**BRANO PROPOSTO:**
☆ ☆ ☆ ☆ ☆

Nel corso della sua vita ha partecipato al Gruppo Sud a Napoli nel 1946 insieme ad altri tra cui ad esempio Renato De Fusco, ha tenuto diverse mostre, ha avuto modo di frequentare, soprattutto a ragione del lavoro di suo marito, molta parte della classe intellettuale e dirigente degli anni sessanta e settanta. Anni della rivolta giovanile, della contestazione riguardante anche l’arte, gli anni della “Merda d’artista” di Manzoni o della “Mozzarella in carrozza” di De Dominicis. Ricordo le discussioni tra critici, tra cosa poteva definirsi di “sinistra” e cosa invece “borghese” e la perplessa curiosità con cui Adriana seguiva queste discussioni. Una volta, a serata finita,  la sentii dire a mio padre “non ho la cultura per capire queste discussioni” e mio padre le rispose “e che ti importa? Tu la cultura la fai. Quando dipingi cosa credi di fare?”. Era vero. Ed è diventata, nei miei ricordi, la più bella dichiarazione d’amore che abbia mai sentito. Sì mia madre era una donna intelligente, appassionata, responsabile e, tra l’altro, bellissima. Ma molto più di tutto questo credo che mio padre, uomo intelligente e straordinariamente colto, si fosse innamorato della sua arte. Dunque della sua stessa essenza.

Nel frattempo si parlava di avanguardia e transavanguardia, modernismo e postmodernismo. Lei guardava tutto con attenzione, con passione direi ma, alla fine, rimaneva un solo giudizio: “sa disegnare” oppure “non sa disegnare” o ancora meglio in napoletano, lingua del suo istituto d’arte: “sape pittà” oppure “non sape pittà”. E non importava se eravamo di fronte a un figurativo o a un astratto. Il saper disegnare era qualcosa che non aveva niente a che vedere con lo stile. Come vagamente percepivo allora e come poi ho capito quando sono diventata un po’ più grande, per lei si trattava di quanto fosse autentico il legame tra la testa e la mano e di quanto questa potesse muoversi libera senza rincorrere modelli, schemi, stili, qualsiasi cosa che non fosse la propria sincera visione.

Difficile? Sì, difficile. L’arte non è un mestiere per tutti. E’ un mestiere per impavidi. Per quelli che non hanno paura di aprire gli occhi e di esprimere quello che pensano. E’ il mestiere di chi non si nasconde.

Il critico Filiberto Menna e sua moglie Bianca frequentavano spesso la nostra casa. Erano affascinanti, modernissimi, travolgenti (o almeno li ricordo così, forse paragonandoli alle zie e agli zii, ai nonni e ai parenti tutti, ma anche alle compite, perbenissime, mamme dei compagni di scuola). A un certo punto anche Bianca si diede a suo modo all’arte, in particolare alla poesia, scegliendo di adottare un nome maschile, di farsi chiamare Tomaso Binga. Chiesi a mia madre perché ora si facesse chiamare con un nome da uomo. Mi rispose “mah!….” con la pazienza di chi commenta il capriccio di un bambino.

☆ ☆ ☆ ☆ ☆

**ESTRATTO DEL DATASET:**

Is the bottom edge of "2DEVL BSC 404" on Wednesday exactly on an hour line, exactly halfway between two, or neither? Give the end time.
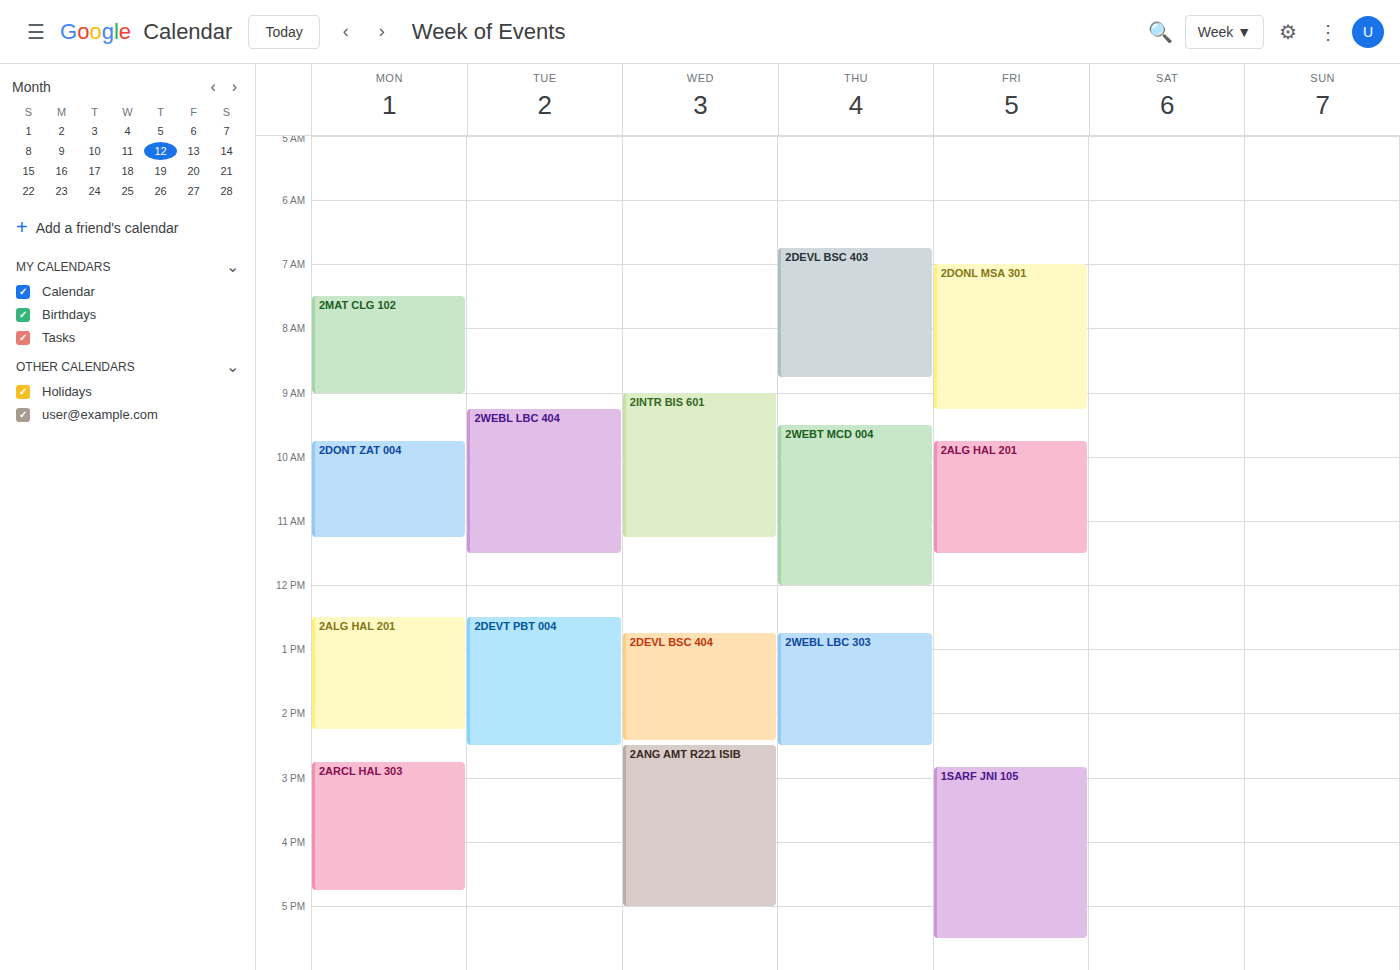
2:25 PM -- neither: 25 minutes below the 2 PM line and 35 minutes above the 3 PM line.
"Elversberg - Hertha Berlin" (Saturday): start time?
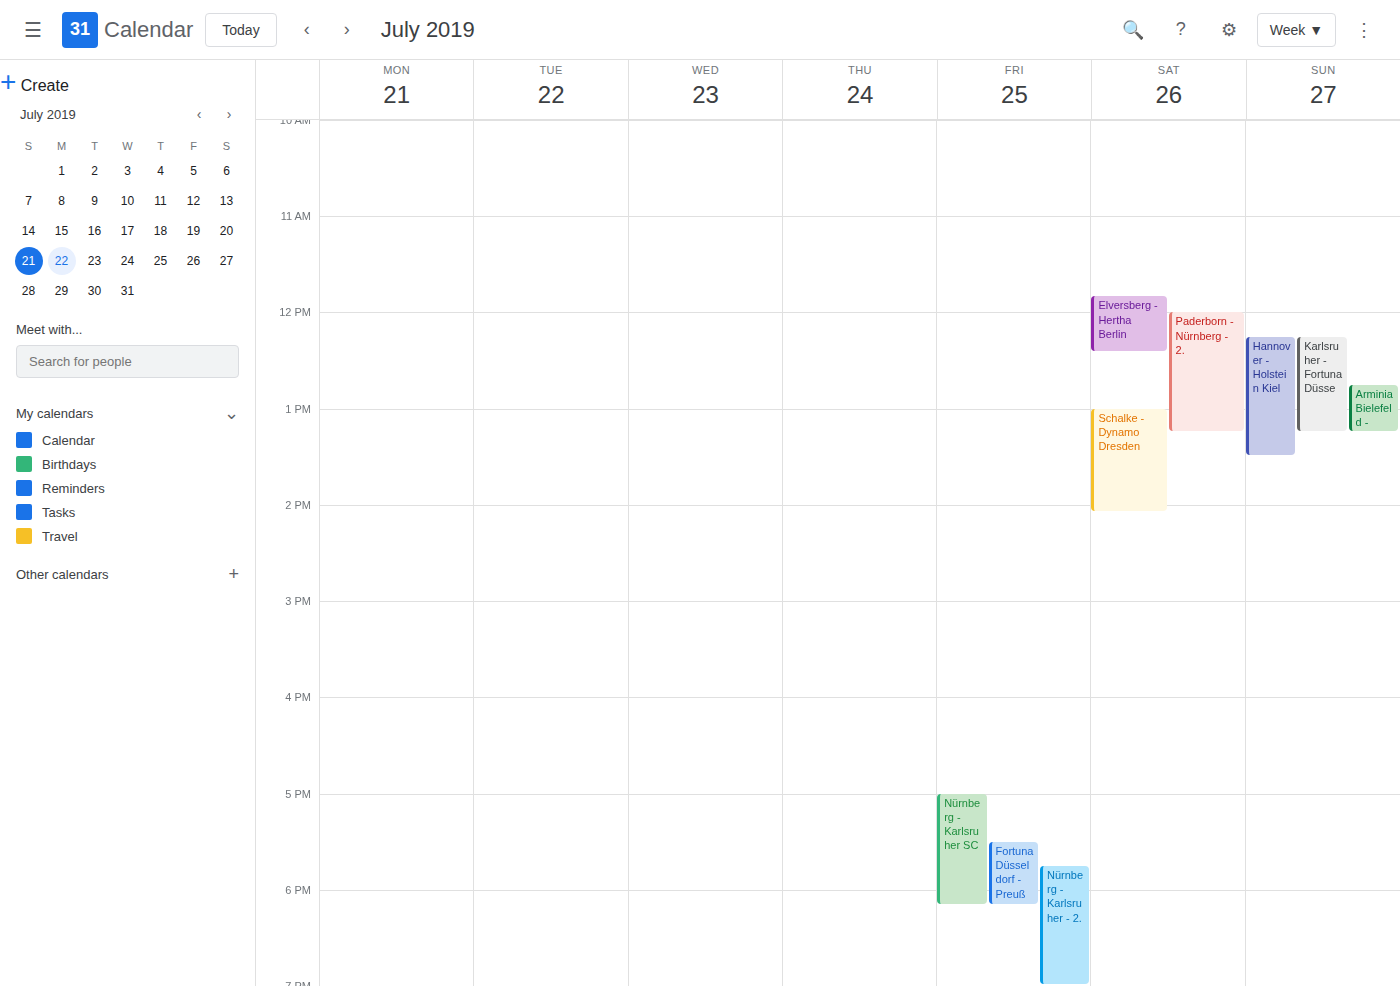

☆ ☆ ☆ ☆ ☆

**ESERCIZIO SCRITTO A:**
Copia senza modifiche la parte del brano su Adriana che si apre con le parole contenenti "Difficile? Sì, difficile." e si chiude con "di un bambino.".
**ESERCIZIO SCRITTO B:**
Prosegui il brano su Adriana a partire dall'ultima frase riportata.

**RISULTATO A:**
Difficile? Sì, difficile. L’arte non è un mestiere per tutti. E’ un mestiere per impavidi. Per quelli che non hanno paura di aprire gli occhi e di esprimere quello che pensano. E’ il mestiere di chi non si nasconde.

Il critico Filiberto Menna e sua moglie Bianca frequentavano spesso la nostra casa. Erano affascinanti, modernissimi, travolgenti (o almeno li ricordo così, forse paragonandoli alle zie e agli zii, ai nonni e ai parenti tutti, ma anche alle compite, perbenissime, mamme dei compagni di scuola). A un certo punto anche Bianca si diede a suo modo all’arte, in particolare alla poesia, scegliendo di adottare un nome maschile, di farsi chiamare Tomaso Binga. Chiesi a mia madre perché ora si facesse chiamare con un nome da uomo. Mi rispose “mah!….” con la pazienza di chi commenta il capriccio di un bambino.

**RISULTATO B:**
Il femminismo era esploso nelle piazze e la scelta di Bianca Menna si riferiva probabilmente al desiderio di occupare uno spazio “maschile”. Ma sono sicura che la reazione di mia madre fosse dettata non tanto da un giudizio sul “femminismo” quanto dal fastidio che provava per tutto quello che era “moda” e per tutti quelli che si lasciavano trascinare dalla corrente. Oltre al fatto che lei era Adriana e non si sarebbe fatta chiamare con un nome da uomo.

Mi è tornata in mente spesso questa vicenda in tempi recenti, quando ha iniziato ad essere frequente l’uso della schwa. Chissà cosa ne avrebbe pensato.

Non posso affermarlo con certezza ma non credo le sarebbe piaciuto.

E’ vissuta in un’epoca in cui era possibile il matrimonio come “riparazione” di uno stupro e questo non era un reato contro la donna ma contro la morale. Il marito poteva decidere come e dove vivere e la moglie era obbligata a seguirlo. E il codice prevedeva ancora il “delitto d’onore”.

Nonostante questo, Adriana era visceralmente convinta della superiorità delle donne.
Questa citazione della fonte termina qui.